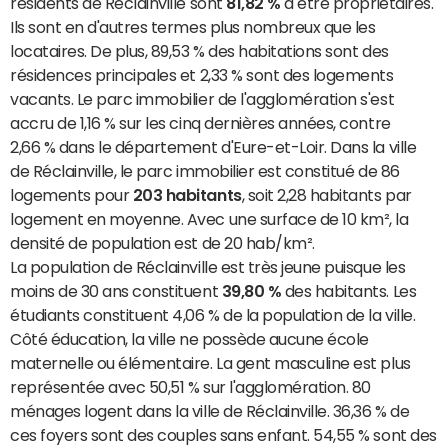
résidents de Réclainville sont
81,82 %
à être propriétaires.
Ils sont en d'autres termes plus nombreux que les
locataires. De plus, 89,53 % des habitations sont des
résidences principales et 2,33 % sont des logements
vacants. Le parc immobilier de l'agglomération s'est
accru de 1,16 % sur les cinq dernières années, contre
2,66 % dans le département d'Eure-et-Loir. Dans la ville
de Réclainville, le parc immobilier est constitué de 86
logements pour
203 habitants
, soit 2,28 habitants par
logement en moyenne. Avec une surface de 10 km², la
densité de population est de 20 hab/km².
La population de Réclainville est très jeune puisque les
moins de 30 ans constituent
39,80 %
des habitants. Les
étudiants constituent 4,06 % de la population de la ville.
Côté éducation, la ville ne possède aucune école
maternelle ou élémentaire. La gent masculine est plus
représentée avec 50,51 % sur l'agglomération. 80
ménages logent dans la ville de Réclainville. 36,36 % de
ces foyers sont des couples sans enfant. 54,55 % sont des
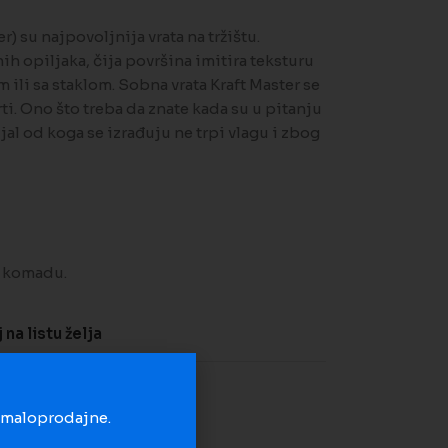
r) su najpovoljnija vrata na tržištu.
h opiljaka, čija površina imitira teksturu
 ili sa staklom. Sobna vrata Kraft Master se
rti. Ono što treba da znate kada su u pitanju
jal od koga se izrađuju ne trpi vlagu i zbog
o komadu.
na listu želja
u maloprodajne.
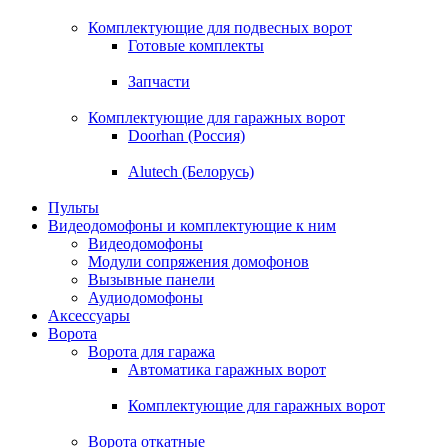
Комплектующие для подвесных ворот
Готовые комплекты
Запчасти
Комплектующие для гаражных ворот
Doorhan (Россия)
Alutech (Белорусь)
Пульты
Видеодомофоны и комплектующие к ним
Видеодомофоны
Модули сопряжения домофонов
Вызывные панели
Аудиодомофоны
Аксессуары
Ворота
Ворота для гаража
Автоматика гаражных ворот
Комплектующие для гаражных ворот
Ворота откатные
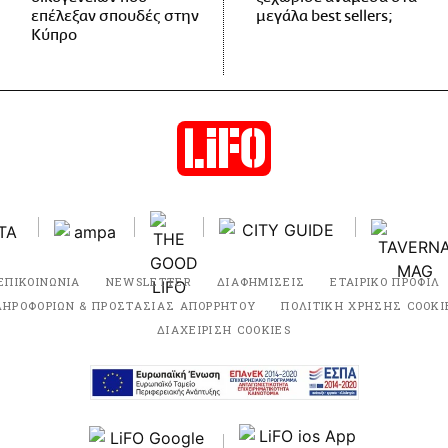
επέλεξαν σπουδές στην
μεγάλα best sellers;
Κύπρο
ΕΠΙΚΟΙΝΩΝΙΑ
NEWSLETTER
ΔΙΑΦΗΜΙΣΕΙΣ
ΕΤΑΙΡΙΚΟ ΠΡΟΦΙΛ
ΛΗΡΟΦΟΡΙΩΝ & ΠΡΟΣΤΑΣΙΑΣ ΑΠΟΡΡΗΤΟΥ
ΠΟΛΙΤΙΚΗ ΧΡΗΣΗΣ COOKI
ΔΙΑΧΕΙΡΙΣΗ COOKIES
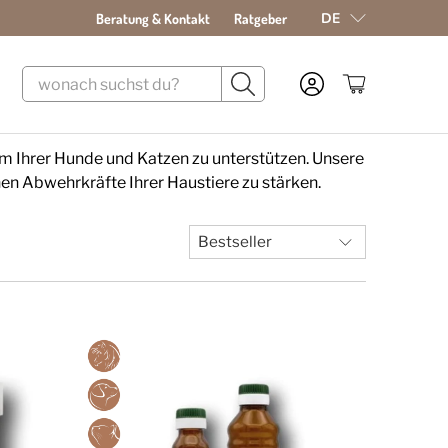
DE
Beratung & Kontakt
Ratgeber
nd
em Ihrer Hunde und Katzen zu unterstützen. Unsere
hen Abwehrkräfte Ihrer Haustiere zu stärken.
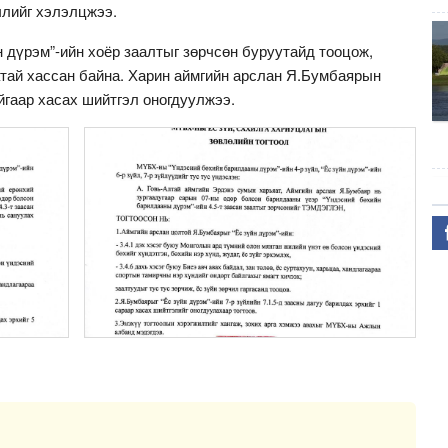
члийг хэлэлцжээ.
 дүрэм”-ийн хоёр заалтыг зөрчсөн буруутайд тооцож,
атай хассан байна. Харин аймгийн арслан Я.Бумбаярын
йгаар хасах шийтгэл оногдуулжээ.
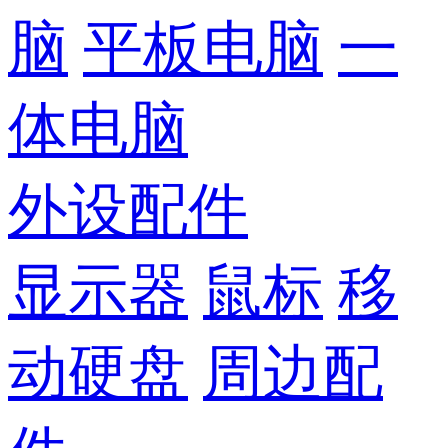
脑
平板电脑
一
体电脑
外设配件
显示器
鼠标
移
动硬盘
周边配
* * *
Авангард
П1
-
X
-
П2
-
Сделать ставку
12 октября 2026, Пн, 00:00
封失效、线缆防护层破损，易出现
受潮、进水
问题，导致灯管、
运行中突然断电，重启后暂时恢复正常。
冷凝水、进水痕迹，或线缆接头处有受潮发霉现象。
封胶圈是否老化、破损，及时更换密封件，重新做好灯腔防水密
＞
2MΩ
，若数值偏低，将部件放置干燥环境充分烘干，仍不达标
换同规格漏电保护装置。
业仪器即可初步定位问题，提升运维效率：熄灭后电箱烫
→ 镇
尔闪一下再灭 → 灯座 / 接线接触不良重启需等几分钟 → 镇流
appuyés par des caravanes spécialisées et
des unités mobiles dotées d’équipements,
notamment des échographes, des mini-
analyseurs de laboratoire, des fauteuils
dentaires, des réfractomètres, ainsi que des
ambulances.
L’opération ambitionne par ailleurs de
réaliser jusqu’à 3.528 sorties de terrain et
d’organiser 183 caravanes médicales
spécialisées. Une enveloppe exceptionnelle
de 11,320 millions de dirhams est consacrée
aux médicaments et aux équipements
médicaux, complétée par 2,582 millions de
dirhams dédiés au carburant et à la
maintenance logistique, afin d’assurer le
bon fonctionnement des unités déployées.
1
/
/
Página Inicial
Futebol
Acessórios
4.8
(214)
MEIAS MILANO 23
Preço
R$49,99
...
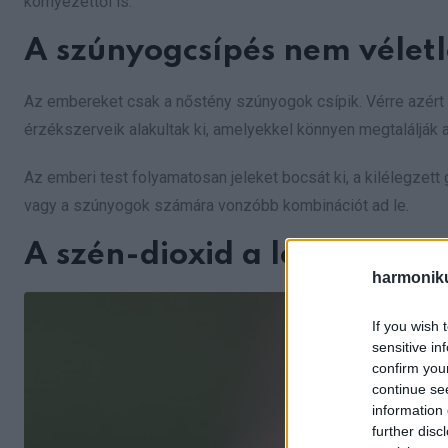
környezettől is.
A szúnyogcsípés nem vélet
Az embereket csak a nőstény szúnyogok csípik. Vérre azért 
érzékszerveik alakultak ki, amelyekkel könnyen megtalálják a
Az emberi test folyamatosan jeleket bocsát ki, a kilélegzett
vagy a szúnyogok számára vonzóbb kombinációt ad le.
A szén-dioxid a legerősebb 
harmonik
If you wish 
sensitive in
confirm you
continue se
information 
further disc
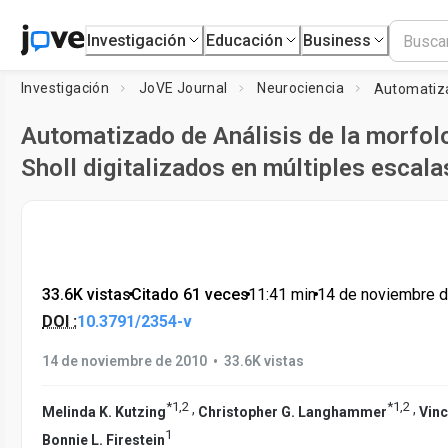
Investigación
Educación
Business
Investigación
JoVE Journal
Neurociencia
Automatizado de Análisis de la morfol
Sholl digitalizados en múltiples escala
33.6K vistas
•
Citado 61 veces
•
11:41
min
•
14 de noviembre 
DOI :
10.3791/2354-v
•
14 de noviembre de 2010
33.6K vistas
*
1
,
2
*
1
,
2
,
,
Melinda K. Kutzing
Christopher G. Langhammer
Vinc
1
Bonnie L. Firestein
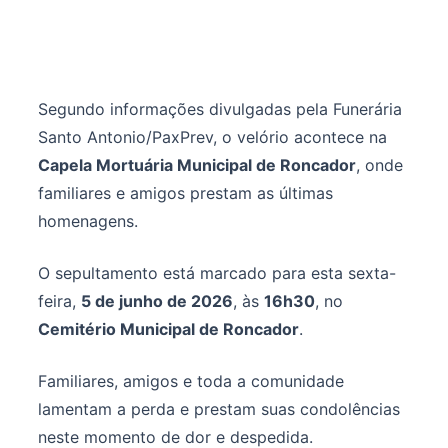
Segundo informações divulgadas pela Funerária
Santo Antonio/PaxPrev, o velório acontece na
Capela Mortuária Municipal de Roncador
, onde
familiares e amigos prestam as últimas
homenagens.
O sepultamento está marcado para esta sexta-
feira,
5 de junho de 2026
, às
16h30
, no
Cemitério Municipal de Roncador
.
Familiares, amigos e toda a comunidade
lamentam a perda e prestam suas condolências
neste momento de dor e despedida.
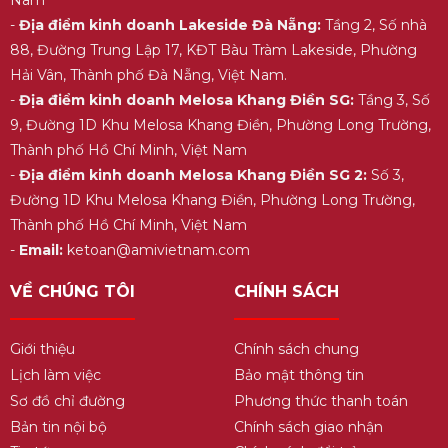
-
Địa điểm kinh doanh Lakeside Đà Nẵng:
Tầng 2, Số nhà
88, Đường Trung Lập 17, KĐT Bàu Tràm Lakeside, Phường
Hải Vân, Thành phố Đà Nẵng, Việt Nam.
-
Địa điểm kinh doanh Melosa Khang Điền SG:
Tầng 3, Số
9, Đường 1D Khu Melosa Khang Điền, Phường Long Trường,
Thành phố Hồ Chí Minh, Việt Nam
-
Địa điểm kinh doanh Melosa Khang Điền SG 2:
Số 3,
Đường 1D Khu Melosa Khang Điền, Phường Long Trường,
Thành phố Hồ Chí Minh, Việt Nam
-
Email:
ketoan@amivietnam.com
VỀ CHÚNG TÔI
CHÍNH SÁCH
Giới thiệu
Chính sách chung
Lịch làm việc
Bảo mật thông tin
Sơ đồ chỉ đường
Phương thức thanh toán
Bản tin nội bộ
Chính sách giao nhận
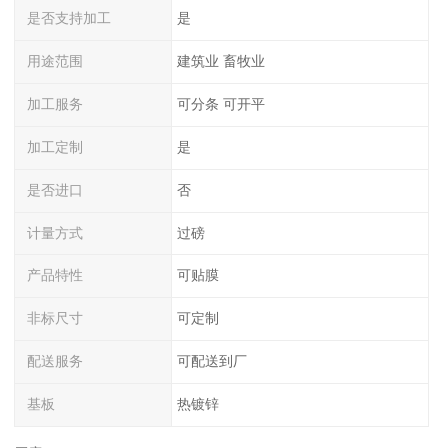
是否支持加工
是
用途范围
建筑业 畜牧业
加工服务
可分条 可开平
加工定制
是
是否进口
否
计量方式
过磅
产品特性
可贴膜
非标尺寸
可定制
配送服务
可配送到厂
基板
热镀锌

> _Activity_:
What is the number of lines in the material above that carry the word "Melosa"? Respond with that count and nothing more.

> _Task output_:
4